Entries supplied:
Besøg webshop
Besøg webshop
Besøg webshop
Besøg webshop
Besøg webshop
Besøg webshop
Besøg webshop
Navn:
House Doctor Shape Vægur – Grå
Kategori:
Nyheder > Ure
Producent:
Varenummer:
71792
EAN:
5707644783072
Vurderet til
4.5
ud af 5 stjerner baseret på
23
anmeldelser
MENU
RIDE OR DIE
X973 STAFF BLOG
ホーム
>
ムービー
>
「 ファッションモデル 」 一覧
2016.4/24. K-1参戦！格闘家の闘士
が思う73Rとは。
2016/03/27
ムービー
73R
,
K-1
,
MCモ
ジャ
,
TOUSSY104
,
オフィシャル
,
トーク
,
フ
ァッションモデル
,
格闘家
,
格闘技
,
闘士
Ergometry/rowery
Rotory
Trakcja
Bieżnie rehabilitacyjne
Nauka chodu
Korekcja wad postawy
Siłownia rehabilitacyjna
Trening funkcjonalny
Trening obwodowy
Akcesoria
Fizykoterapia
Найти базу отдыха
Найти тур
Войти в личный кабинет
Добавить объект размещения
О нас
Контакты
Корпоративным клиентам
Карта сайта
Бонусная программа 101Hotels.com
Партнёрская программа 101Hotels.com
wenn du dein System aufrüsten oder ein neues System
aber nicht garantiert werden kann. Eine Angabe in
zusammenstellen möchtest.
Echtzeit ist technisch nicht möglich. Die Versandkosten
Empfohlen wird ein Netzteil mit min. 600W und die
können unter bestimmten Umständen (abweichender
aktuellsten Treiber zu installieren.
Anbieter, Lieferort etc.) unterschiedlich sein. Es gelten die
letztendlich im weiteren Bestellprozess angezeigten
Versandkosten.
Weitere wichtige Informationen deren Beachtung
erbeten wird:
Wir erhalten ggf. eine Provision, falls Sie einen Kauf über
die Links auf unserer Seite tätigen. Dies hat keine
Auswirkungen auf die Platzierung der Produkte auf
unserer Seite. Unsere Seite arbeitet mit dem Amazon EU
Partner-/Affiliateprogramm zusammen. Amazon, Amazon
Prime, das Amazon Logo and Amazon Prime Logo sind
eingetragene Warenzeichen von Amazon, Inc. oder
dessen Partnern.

Work order:
List every line in the records above that contains the word "wird".

Problem solution:
Empfohlen wird ein Netzteil mit min. 600W und die
erbeten wird:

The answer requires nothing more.